- The flag of the Chinese Communist Party before 1996
- Begins: August 12, 1977
- Ends: August 18, 1977
- Locations: Great Hall of the People, Beijing, China
- Previous event: 10th National Congress of the Chinese Communist Party (1973)
- Next event: 12th National Congress of the Chinese Communist Party (1982)
- Participants: 1,510 delegates
- Activity: Election of the 11th Central Committee
- Leader: Hua Guofeng (Leader of the Chinese Communist Party)

= 11th National Congress of the Chinese Communist Party =

1977 Chinese Communist Party conference

The 11th National Congress of the Chinese Communist Party was held in the Great Hall of the People, Beijing, between August 12–18, 1977, about five years before the 12th National Congress, and four years after the 10th National Congress. 1,510 delegates represented the party's estimated 35 million members.
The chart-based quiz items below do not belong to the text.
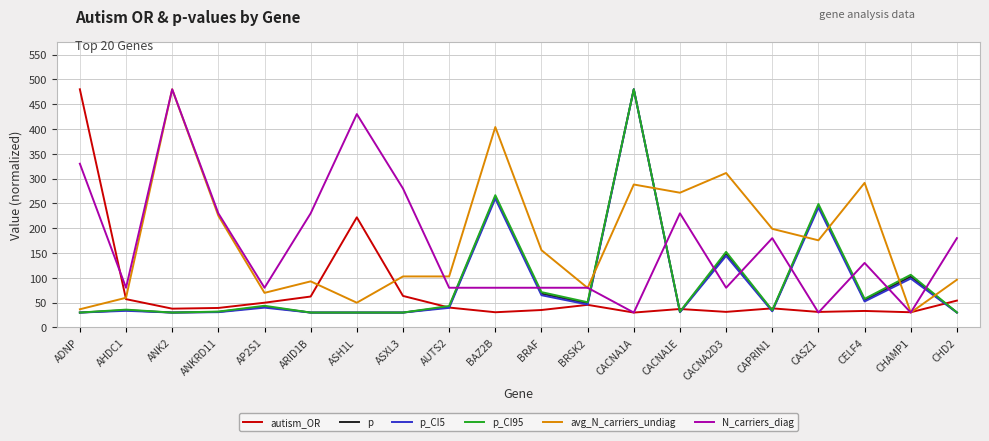

How many values in the avg_N_carriers_undiag series exceed 155?

10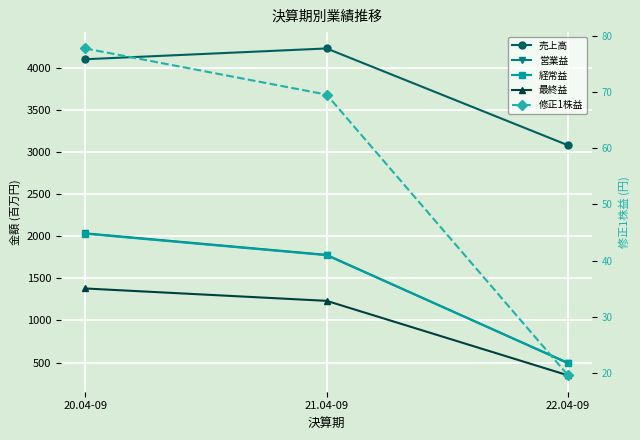

How many 売上高 values are between 3080 and 4230?

3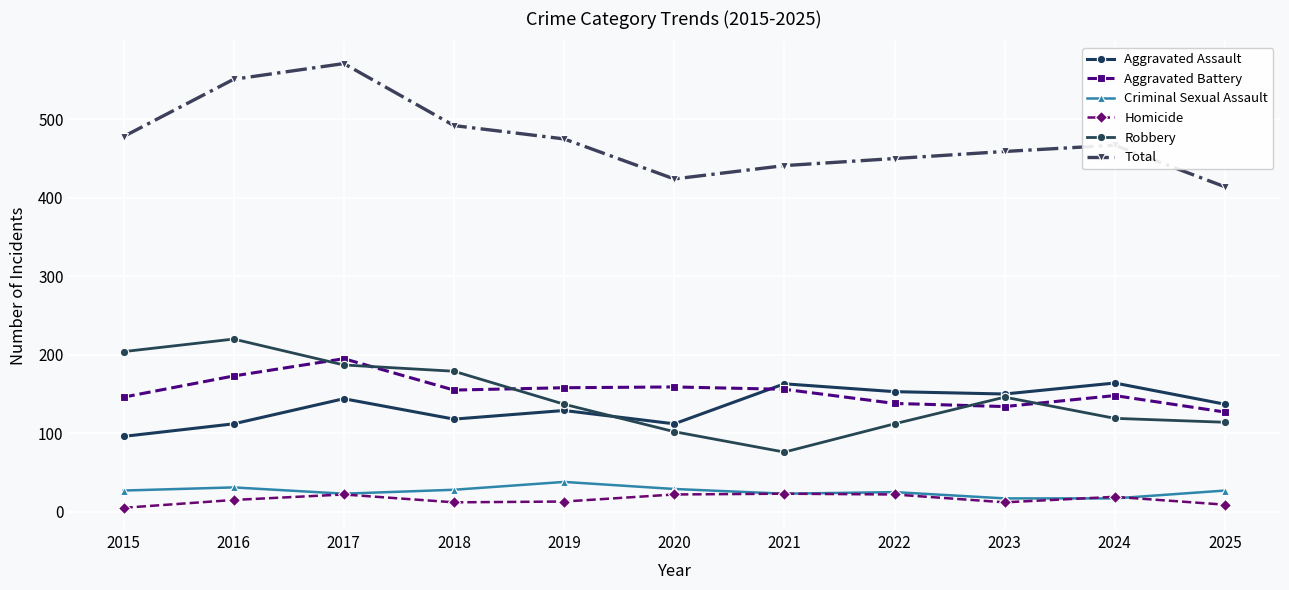

How many lines are shown in the chart?

6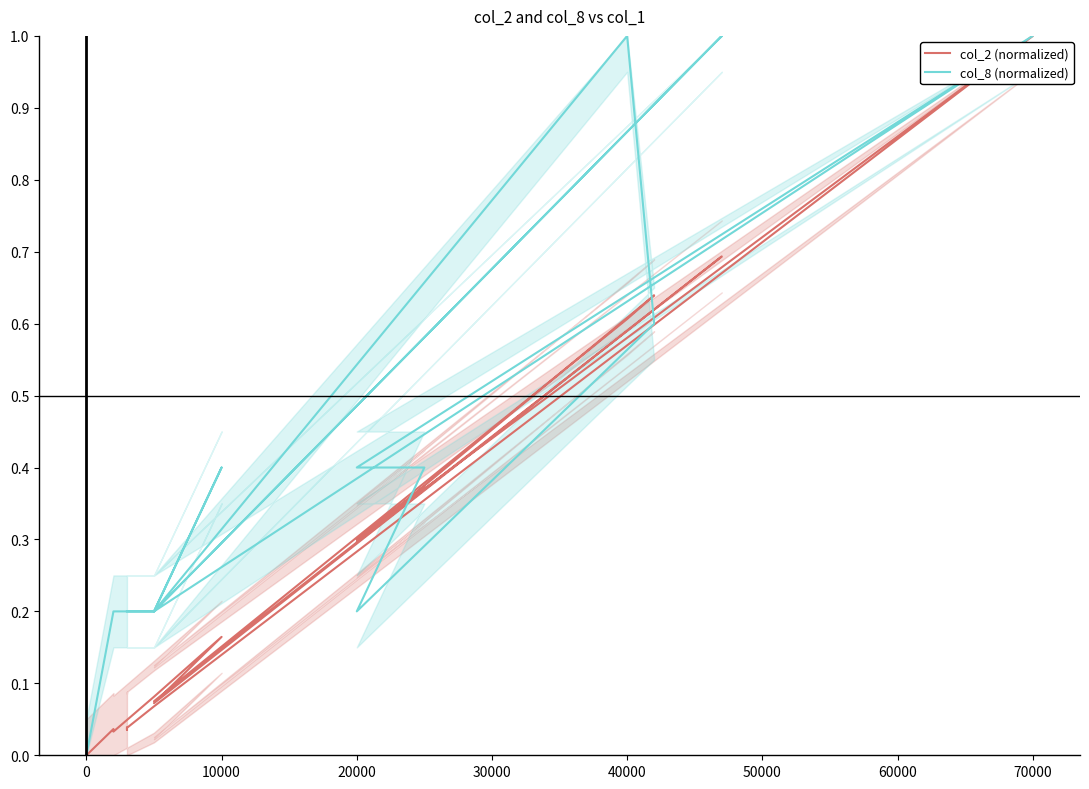

What is the label of the 4th point from the left?

20000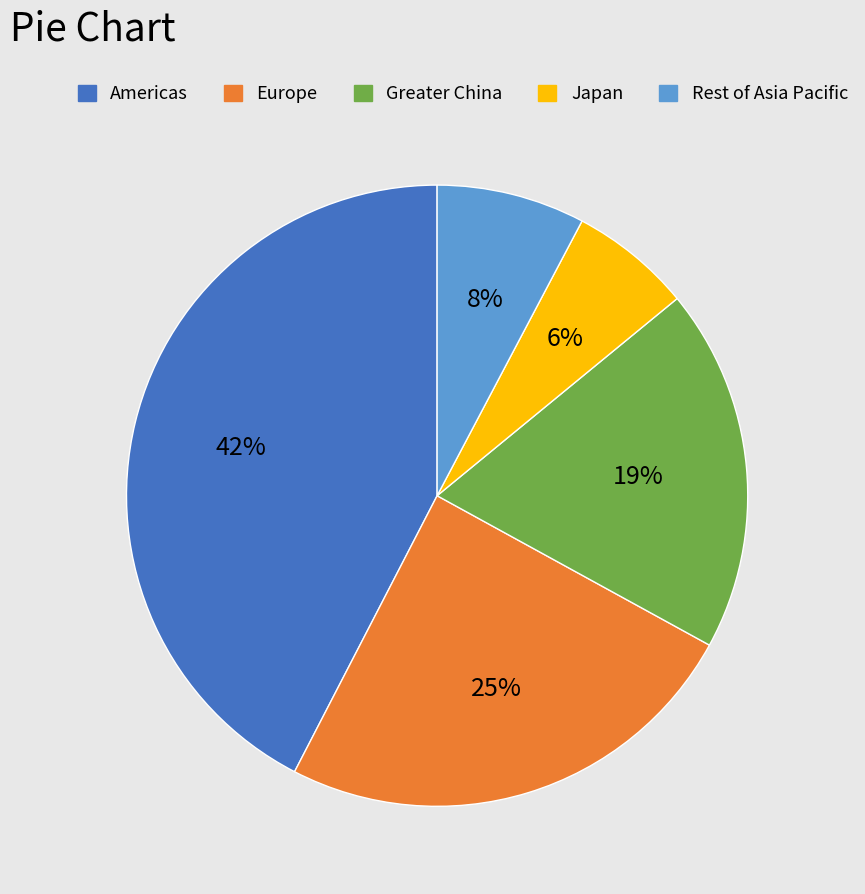

Count the number of slices in the pie.

5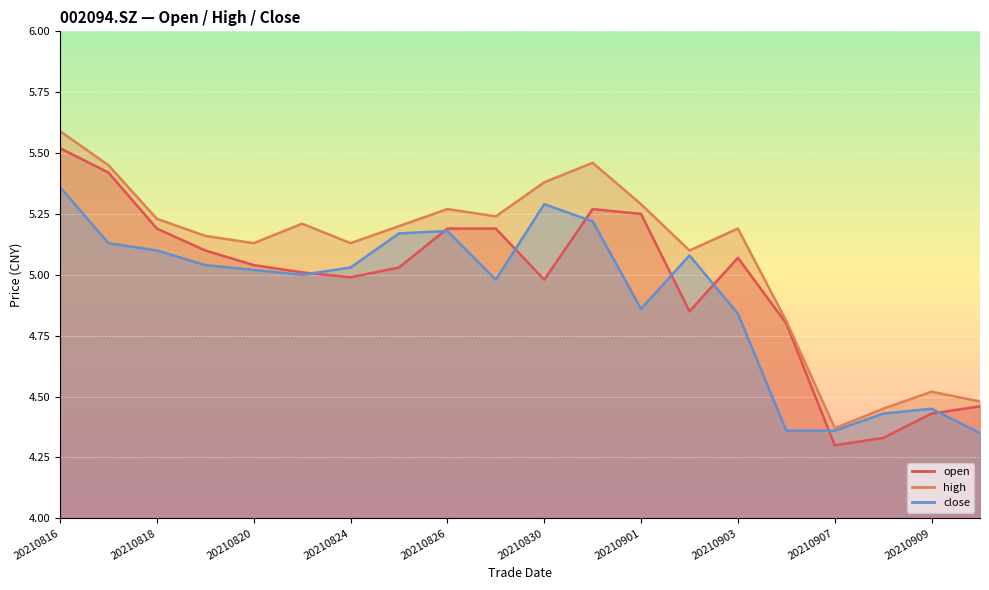

At which label does high reach its minimum?

20210907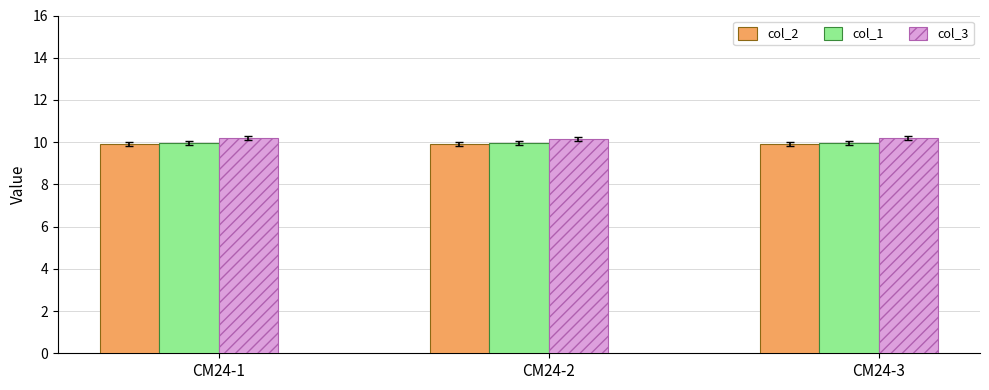

What is the lowest value of the col_2 series?

9.9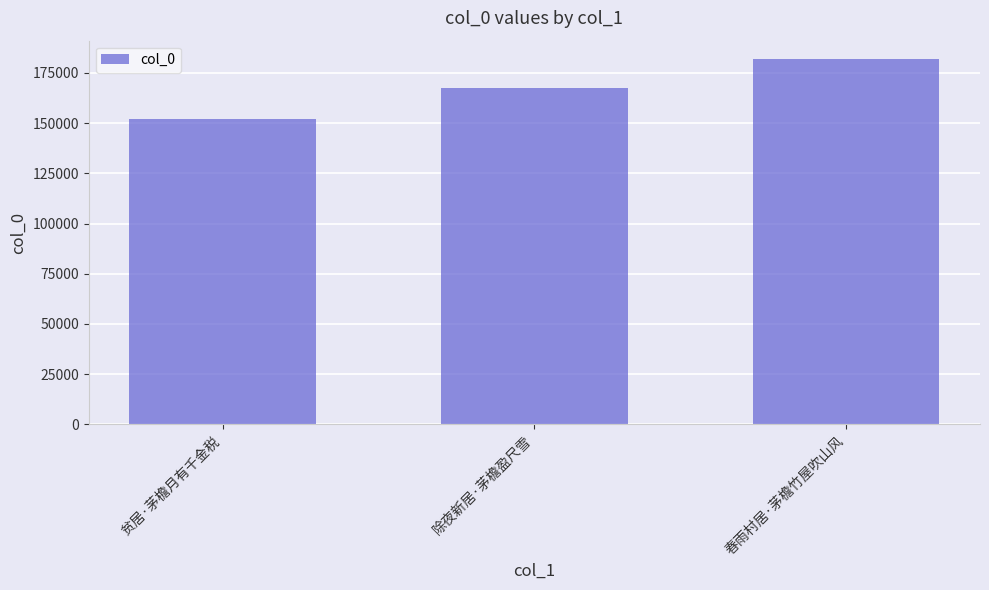

What is the difference between the values at 贫居·茅檐月有千金税 and 除夜新居·茅檐盈尺雪?

15409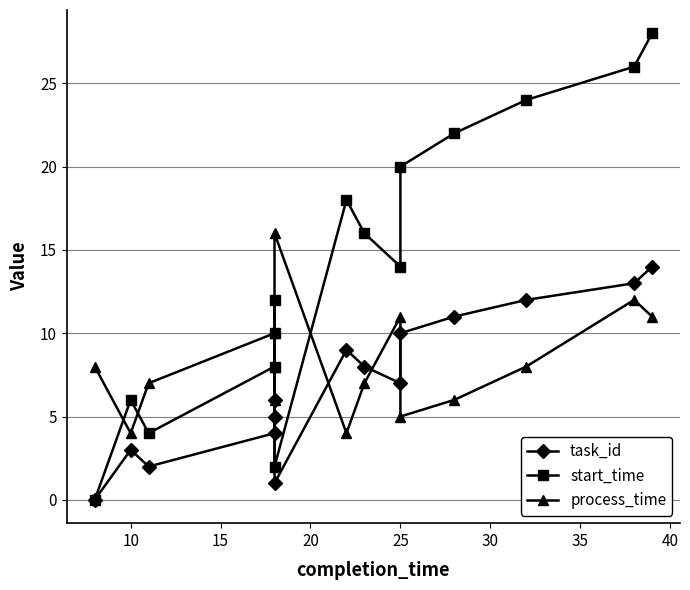

Count the number of data series in this chart.

3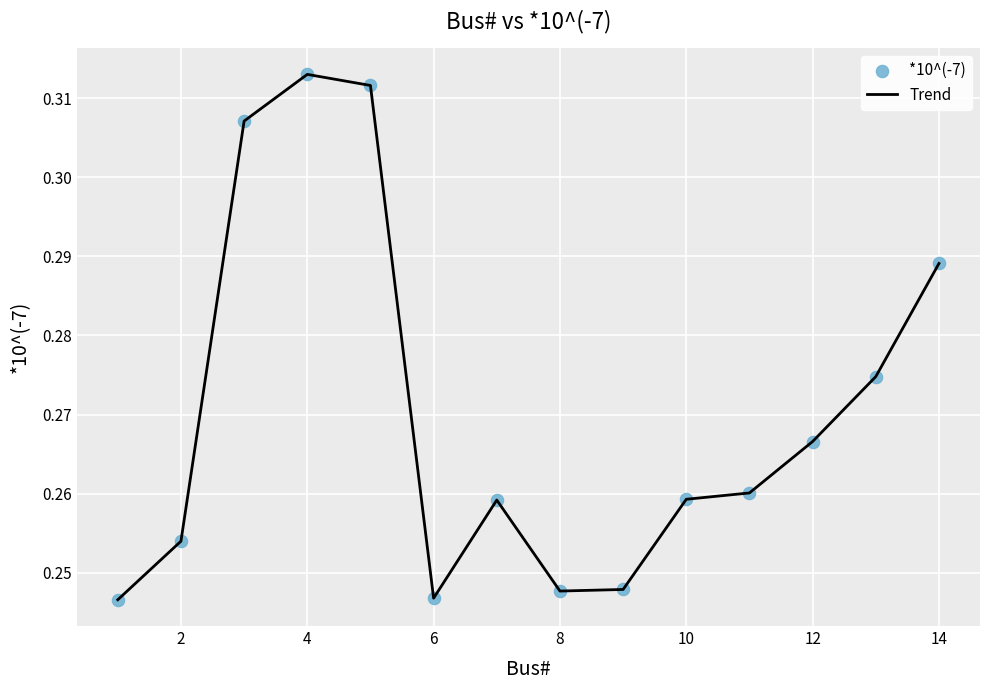

How many lines are shown in the chart?

1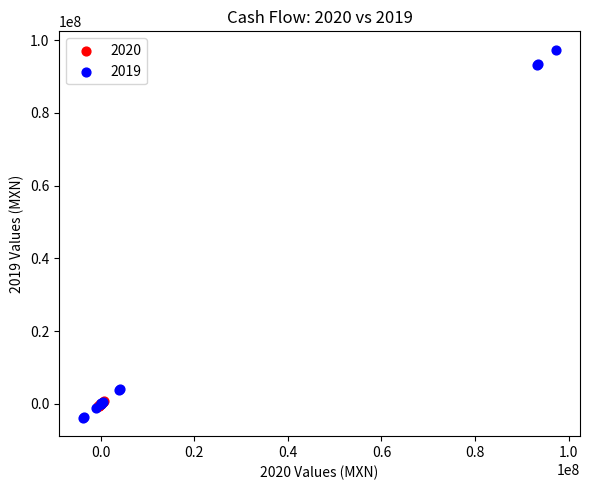

Which series has the largest Y range (max minus min)?

2019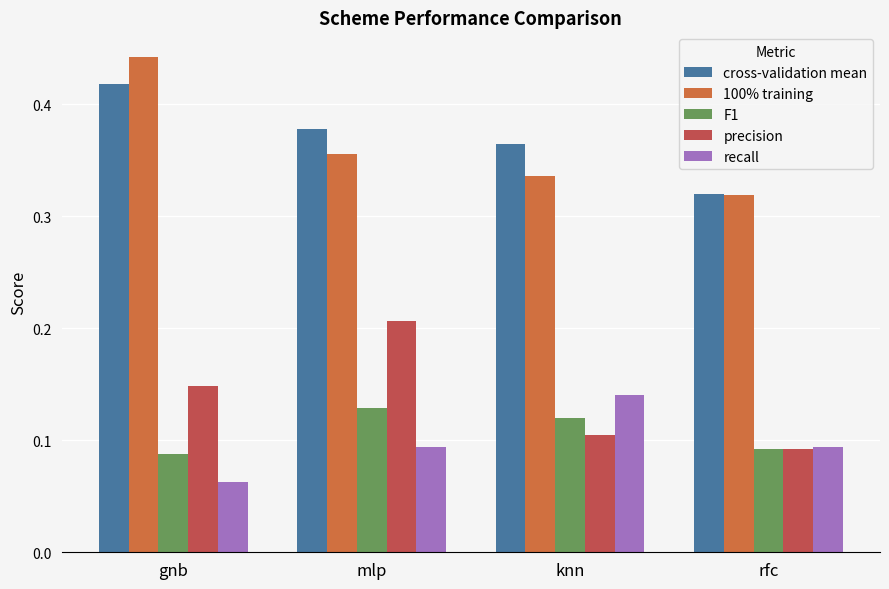

How many series are shown in this chart?

5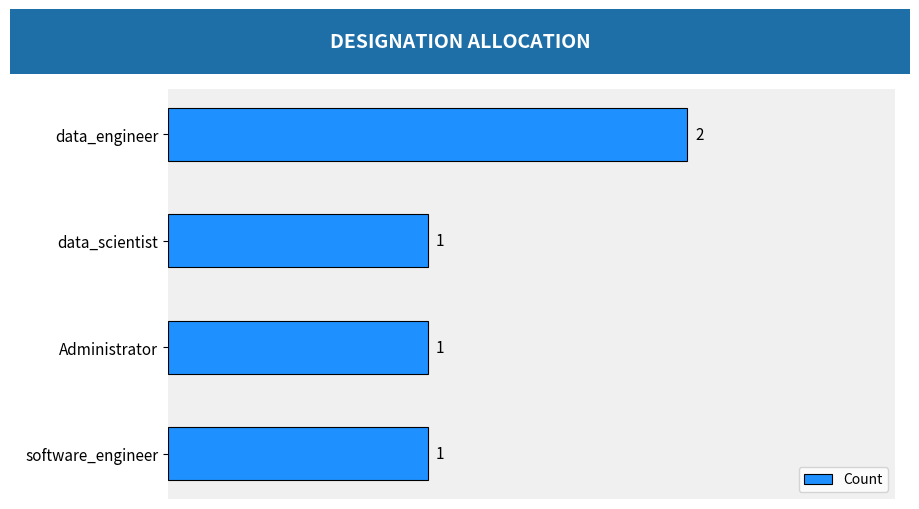

The value at software_engineer is 0. True or false?

False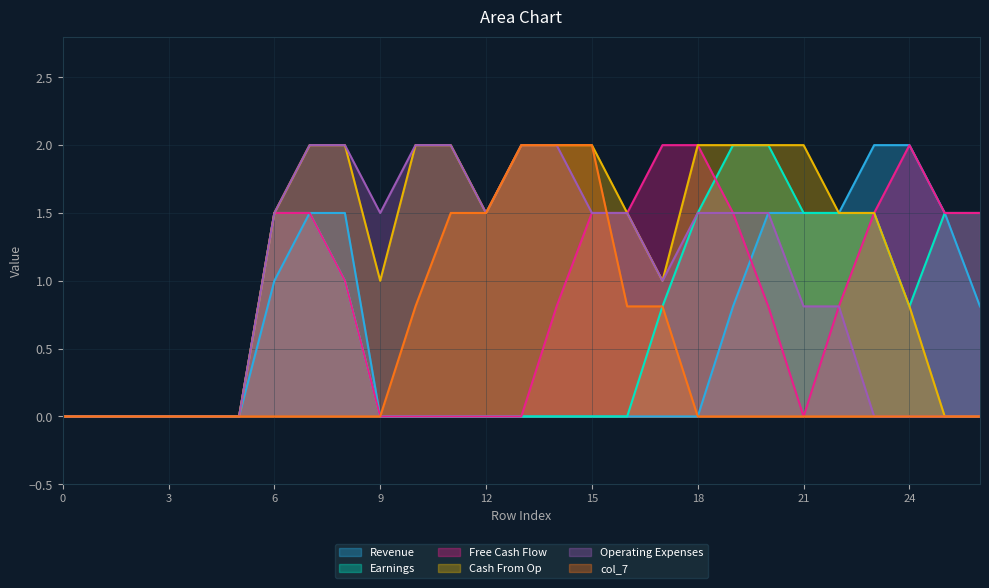

What is the spread (max minus min) of values at 20?

2.0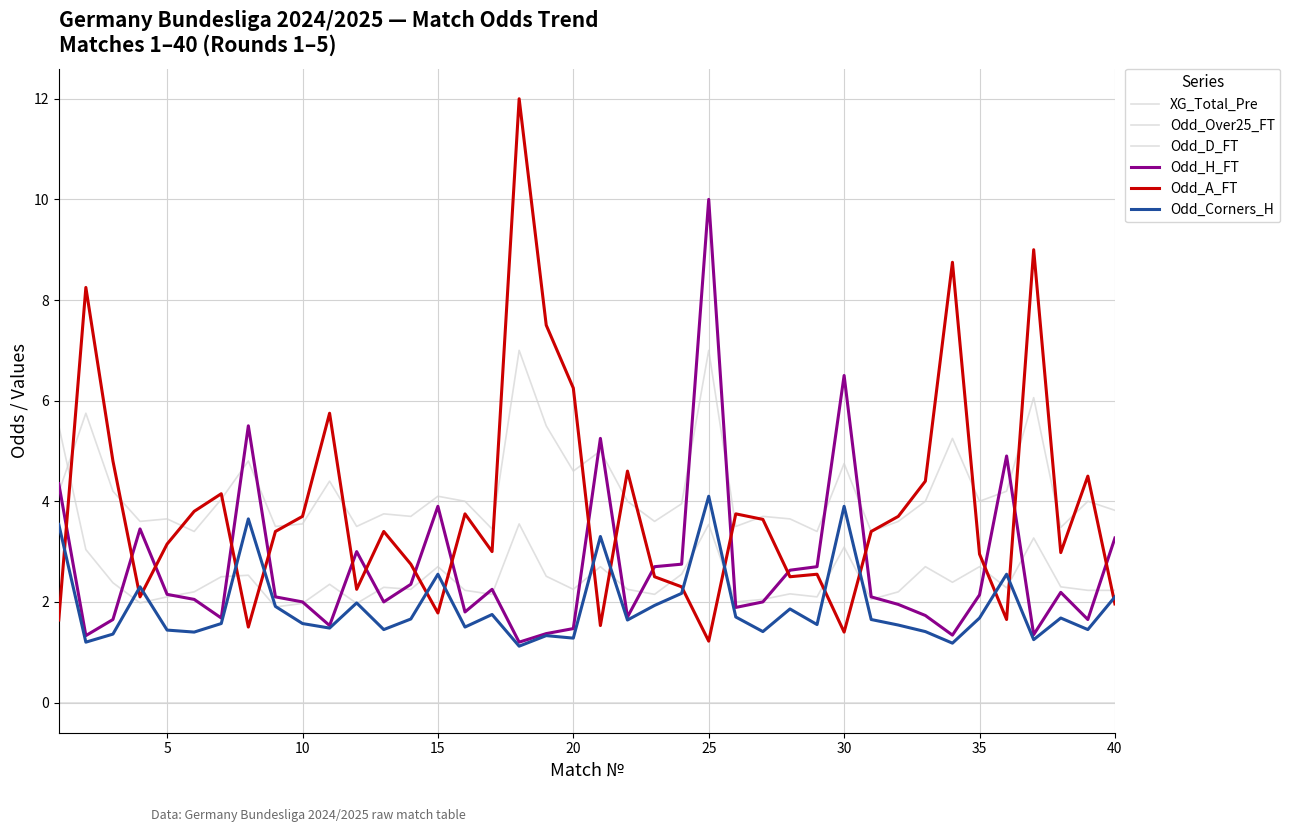

How many lines are shown in the chart?

6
The Congress formally declared the Cultural Revolution officially over after 11 years, ending a long chapter of Chinese history. The Gang of Four were fully criticized for their role in the revolution. However, it also affirmed the "success" of the revolution and declared that class struggle would remain the hallmark of Chinese socialism. Hua Guofeng was formally elected as Chairman of the 11th Central Committee of the Chinese Communist Party and was elected to the chairmanship of the Central Military Commission. The Political Bureau was also renewed with new memberships when the 11th Politburo was elected as a result of the congress.